Brussels / 4 & 5 February 2017

schedule

Asynchronous event/state notifications in the Janus WebRTC server

Providing administrators and developers with more tools to manage a Janus instance


This presentation introduces a new modular mechanism for implementing live state and event notifications within the context of Janus WebRTC server instances, for the purpose of allowing administrators and developers to monitor and handle WebRTC sessions more effectively.

Janus is a general purpose open source WebRTC server and gateway. It allows you to implement heterogeneous and complex WebRTC multimedia applications using the different functionality it provides as modules, and can interact with legacy technologies as well in the process (e.g., SIP or RTSP). An introduction to Janus was made ad Fosdem '16. This new presentation is aimed to address a new feature recently added to Janus, and currently being worked on in a separate branch that will soon be merged.

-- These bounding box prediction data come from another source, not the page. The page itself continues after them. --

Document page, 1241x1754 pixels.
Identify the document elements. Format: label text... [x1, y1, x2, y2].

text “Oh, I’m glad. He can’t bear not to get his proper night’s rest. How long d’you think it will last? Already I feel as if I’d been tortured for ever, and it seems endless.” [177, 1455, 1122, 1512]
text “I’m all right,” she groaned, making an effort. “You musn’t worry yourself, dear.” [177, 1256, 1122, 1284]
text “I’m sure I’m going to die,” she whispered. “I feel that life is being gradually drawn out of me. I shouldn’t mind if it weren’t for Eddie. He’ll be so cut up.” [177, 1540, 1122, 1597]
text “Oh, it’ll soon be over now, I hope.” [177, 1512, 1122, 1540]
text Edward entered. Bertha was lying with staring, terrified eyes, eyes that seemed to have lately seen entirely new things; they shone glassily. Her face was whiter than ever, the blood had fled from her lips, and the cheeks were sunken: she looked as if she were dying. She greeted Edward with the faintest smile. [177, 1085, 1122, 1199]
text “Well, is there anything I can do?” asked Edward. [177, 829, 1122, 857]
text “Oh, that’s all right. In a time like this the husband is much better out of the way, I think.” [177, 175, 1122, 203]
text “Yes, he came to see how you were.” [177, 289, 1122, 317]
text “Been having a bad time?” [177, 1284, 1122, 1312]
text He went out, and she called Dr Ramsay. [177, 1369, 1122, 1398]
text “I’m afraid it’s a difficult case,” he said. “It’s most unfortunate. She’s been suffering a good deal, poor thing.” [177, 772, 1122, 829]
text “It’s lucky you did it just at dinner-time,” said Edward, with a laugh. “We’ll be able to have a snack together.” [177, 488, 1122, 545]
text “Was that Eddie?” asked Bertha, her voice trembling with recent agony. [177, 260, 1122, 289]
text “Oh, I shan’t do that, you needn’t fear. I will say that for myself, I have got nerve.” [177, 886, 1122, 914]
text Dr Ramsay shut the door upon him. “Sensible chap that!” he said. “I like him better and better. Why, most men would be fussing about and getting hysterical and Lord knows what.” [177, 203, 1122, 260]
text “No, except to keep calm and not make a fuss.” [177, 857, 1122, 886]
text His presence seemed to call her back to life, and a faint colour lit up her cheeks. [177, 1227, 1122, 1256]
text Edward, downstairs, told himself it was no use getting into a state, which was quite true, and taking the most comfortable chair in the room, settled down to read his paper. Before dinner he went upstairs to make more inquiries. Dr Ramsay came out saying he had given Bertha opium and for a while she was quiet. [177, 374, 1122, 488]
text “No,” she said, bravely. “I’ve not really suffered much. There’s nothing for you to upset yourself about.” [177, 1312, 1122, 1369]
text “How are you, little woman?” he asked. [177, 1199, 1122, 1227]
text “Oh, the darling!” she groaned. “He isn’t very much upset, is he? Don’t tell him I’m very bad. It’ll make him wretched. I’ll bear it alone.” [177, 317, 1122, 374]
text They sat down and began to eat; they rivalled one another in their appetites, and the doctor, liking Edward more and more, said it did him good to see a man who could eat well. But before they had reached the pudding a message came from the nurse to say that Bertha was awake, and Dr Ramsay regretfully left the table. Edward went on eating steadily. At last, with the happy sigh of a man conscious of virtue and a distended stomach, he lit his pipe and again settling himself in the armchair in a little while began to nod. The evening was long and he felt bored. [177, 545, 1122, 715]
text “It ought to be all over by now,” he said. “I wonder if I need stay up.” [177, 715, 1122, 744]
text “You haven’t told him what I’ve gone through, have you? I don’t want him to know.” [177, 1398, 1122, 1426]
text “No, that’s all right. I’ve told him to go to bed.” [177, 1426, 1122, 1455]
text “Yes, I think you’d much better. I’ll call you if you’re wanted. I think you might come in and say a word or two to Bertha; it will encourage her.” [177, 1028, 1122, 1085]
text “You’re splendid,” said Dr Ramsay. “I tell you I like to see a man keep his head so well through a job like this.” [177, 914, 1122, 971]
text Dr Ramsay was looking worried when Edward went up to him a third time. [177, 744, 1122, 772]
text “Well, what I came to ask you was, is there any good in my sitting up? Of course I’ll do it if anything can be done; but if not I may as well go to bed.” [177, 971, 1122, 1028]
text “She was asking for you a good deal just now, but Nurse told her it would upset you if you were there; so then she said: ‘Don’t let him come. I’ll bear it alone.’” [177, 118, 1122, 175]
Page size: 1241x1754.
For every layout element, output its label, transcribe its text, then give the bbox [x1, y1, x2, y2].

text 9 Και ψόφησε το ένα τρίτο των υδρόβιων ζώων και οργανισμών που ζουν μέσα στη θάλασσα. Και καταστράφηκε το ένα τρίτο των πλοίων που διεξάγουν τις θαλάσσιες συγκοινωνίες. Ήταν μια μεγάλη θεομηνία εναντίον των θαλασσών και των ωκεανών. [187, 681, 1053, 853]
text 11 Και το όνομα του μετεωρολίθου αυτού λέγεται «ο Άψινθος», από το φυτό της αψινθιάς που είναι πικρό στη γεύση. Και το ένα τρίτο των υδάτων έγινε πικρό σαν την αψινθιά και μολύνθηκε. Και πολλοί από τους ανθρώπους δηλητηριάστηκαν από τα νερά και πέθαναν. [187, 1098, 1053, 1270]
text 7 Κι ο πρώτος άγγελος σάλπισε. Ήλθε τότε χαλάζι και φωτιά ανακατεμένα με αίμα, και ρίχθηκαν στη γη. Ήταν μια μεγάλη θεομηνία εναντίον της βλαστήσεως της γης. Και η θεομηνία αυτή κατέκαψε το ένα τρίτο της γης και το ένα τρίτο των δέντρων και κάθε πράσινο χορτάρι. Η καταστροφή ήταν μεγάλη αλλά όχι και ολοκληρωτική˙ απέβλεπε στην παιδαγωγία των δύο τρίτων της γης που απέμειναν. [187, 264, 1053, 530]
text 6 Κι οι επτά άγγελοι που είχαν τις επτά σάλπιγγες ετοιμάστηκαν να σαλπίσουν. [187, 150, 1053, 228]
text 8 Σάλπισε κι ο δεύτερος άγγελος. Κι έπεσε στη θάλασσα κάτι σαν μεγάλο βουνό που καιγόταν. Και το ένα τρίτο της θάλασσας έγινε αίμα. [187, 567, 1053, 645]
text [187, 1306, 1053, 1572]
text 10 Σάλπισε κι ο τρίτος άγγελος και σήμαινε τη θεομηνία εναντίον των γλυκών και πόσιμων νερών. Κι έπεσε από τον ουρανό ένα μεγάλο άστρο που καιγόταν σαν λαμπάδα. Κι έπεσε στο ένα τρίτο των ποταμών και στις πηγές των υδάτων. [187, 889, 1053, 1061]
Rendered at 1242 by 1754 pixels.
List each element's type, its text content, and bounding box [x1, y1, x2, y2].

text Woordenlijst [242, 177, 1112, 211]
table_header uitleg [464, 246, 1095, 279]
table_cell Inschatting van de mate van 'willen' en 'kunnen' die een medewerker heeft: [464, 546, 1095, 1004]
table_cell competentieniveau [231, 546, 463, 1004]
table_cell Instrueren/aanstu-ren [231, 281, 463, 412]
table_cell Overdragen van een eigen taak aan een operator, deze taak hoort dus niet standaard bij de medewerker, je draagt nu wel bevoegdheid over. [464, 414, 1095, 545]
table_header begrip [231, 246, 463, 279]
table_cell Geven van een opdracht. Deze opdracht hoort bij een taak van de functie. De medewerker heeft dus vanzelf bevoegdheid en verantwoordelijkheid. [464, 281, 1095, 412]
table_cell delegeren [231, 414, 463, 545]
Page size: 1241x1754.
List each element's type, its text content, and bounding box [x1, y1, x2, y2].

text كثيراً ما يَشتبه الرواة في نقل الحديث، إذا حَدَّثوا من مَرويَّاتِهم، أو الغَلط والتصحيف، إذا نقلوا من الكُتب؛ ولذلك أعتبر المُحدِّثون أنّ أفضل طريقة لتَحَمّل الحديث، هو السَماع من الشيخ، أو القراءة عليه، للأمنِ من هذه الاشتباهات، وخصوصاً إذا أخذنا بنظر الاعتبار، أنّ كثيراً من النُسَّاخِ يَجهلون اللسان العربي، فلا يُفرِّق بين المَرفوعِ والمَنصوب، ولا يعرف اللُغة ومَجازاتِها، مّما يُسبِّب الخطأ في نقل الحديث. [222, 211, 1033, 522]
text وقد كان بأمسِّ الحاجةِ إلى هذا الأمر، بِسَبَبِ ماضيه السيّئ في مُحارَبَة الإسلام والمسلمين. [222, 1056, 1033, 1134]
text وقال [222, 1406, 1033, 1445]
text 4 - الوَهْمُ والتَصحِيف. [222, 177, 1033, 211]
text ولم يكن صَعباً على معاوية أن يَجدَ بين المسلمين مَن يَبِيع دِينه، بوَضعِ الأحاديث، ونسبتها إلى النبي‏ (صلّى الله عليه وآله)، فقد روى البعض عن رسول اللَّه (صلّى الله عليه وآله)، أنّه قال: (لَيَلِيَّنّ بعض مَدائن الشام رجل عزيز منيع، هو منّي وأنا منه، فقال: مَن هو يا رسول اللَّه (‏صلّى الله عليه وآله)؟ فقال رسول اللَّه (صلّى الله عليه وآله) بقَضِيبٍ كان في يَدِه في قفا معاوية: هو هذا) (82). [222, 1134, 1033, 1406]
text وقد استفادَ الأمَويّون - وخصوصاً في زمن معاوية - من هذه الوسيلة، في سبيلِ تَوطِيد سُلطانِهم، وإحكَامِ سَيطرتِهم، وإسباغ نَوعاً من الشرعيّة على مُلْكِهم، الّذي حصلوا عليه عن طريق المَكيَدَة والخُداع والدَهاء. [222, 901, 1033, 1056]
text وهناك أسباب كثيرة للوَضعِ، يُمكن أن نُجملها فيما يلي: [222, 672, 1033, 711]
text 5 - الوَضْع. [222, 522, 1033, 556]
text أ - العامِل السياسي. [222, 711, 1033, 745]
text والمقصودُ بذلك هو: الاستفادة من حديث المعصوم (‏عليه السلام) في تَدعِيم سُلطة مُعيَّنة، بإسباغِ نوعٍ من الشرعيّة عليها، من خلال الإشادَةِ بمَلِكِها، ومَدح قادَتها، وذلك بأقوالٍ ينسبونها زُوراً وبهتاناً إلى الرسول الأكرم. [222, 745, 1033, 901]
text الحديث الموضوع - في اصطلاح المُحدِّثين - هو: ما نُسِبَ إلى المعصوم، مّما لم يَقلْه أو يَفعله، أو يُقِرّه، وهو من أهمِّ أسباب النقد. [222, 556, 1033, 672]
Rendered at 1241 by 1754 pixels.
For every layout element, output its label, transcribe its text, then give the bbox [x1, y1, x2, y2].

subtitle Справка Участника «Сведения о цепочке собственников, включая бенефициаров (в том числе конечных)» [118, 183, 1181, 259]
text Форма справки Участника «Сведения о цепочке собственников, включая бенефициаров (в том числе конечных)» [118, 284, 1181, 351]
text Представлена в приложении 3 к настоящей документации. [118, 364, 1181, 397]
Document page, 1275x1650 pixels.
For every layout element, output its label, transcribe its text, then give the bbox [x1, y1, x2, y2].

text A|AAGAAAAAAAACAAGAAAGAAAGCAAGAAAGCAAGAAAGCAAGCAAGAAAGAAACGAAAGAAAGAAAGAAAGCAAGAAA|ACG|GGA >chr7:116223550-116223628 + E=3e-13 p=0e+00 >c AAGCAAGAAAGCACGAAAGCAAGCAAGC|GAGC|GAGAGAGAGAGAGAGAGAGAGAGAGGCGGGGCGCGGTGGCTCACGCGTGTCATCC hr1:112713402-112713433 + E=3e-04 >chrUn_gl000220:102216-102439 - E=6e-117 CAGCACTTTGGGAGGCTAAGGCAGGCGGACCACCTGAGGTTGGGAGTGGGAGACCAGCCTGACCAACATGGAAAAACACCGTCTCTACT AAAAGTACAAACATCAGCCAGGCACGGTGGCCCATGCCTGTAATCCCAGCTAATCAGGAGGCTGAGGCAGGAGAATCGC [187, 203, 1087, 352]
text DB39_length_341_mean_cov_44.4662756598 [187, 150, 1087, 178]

Specifically, a modular mechanism has been designed and implemented to allow modules to receive asynchronous and live events of several different types from Janus and its plugins, in order to then handle them accordingly. Notifications can be about whatever is happening in a Janus instance, e.g., Janus sessions/handles and their states, PeerConnections and their lifecycle (SDP exchanges, ICE and DTLS state changes, etc.), application plugin internals and related events, and so on. These new modules can then decide whether to just forward these events, or a subset of them, to an external backend for further processing, or process them themselves. Use case examples are simple debugging, live monitoring, troubleshooting, storing on DBs or other systems in a structured way, CDRs, etc. Within the context of Janus, this is particularly useful as so far the only API available to administrators has been a query/response API to monitor the WebRTC internals of Janus itself and a few other aspects, which limited the scope of what admins could do to effectively manage a Janus instance.

At the time of writing, a single module implementing this mechanism exists, one we implemented ourselves as a proof of concept and that simply forwards all events as JSON objects to an external web server. In the future more modules will be implemented to cover more practical scenarios, hopefully by third-party developers as well.